Zakir Naik calls reports of his return to India 'baseless and false'

The Islamic preacher left India in 2016 and since then has been staying in Malaysia's Putrajaya. He has been given a permanent residency by top Malaysian government officials.

Zakir Naik calls reports of his return to India 'baseless and false'
File photo

New Delhi: Controversial Islamic preacher Zakir Naik on Wednesday denied reports of his return to India, terming them baseless and false. Zakir, who has been staying abroad to evade arrest in various cases in India, said he has no plans to come back to his home country until he feels safe from unfair prosecution. 

"The news of my coming to India is totally baseless and false. I have no plans to come to India till I don't feel safe from unfair prosecution. Insha Allah when I feel that the government will be just and fair, I will surely return to my homeland," the religious preacher was quoted as saying by news agency ANI.
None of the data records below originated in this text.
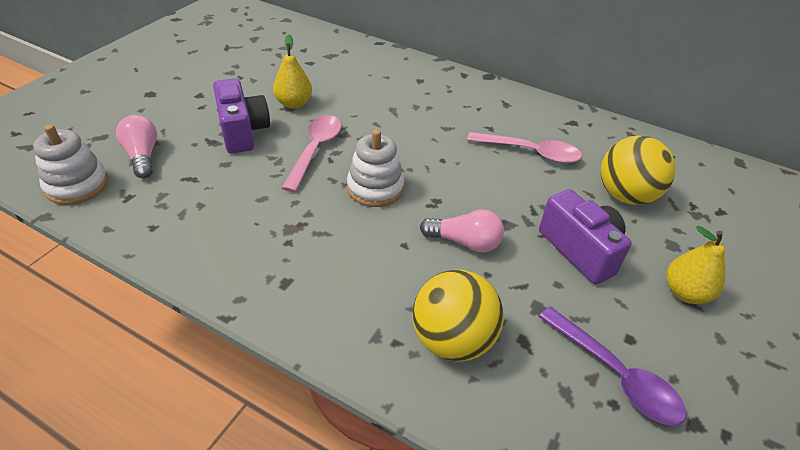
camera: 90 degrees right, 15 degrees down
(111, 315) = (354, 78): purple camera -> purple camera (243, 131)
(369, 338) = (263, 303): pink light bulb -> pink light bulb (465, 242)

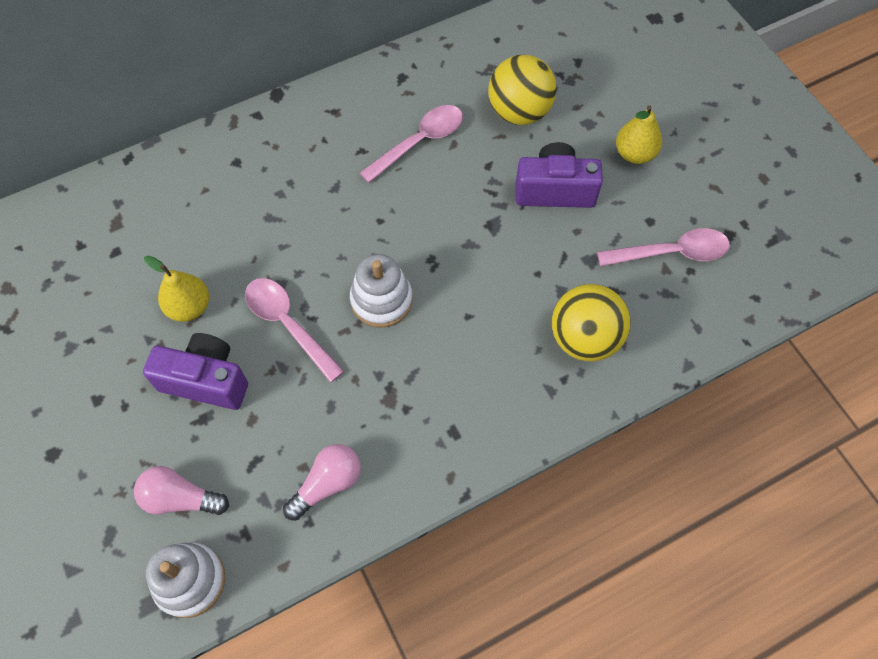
camera: 55 degrees left, 20 degrees up
(465, 242) = (494, 268): pink light bulb -> pink light bulb (327, 484)
(616, 375) = (671, 252): purple spoon -> pink spoon

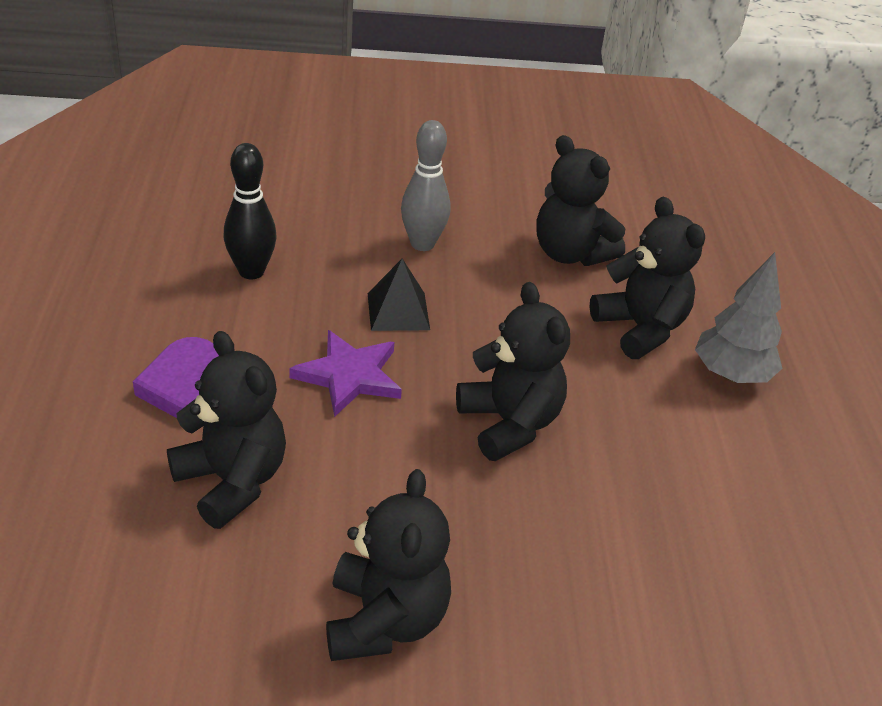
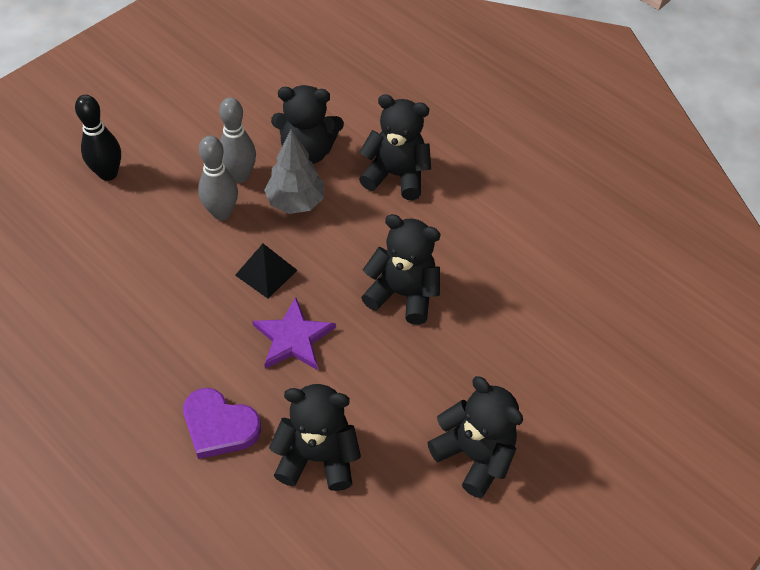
camera: 45 degrees left, 15 degrees up
(251, 271) = (150, 319): black bowling pin -> black bowling pin (108, 173)
(478, 230) = (239, 176): none -> grey bowling pin
(731, 375) = (465, 169): grey tree -> grey tree (295, 202)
Earlier today, several reports claimed that Zakir was deported to India from Malaysia. However, the reports have been turned down by National Investigation Agency (NIA) spokesperson Alok Mittal too. "We have no such information as of now. We are verifying it," Mittal said. 

Zakir Naik's statement comes after media reports claim his possible return to the country quoting Malaysian government sources. 

Naik is facing various cases, including for hate speech and money laundering, in India and has been staying abroad to evade arrest. Though he faces a ban in the UK, he has been given permanent residency in Malaysia and has been embraced by top government officials.

The Islamic preacher left India in 2016 and since then has been staying in Malaysia's Putrajaya. 

According to Rashaad Ali, an analyst with S Rajaratnam School of International Studies (RSIS) in Singapore, the Malaysian government accommodates Naik because "he remains a reasonably popular character amongst Malays, who gloss over his more controversial aspects."

"If the government were to kick him out of the country, it causes them to lose religious credibility in the eyes of the public."

Critics see Naik's presence in Malaysia as another sign of top-level support for hardline Islam in a country with substantial minorities of Christians, Hindus and Buddhists, and which has long projected a moderate Islamic image.

Naik, a 52-year-old medical doctor, embroiled himself in controversy with his puritan brand of Islam - recommending the death penalty for homosexuals and those who abandon Islam as their faith, according to media reports. A Youtube video shows Naik saying that if Osama bin Laden "is terrorizing America the terrorist, the biggest terrorist, I am with him".

The National Investigation Agency (NIA) had first registered a case against the 51-year-old Naik under anti-terror laws in 2016 for allegedly promoting enmity between different religious groups.

The NIA and Mumbai Police, subsequently, had also carried out searches at 10 places in Mumbai including residential premises of some of the office bearers of the foundation run by Naik. The foundation was earlier put on the restricted list by the Home Ministry for receiving funds from abroad.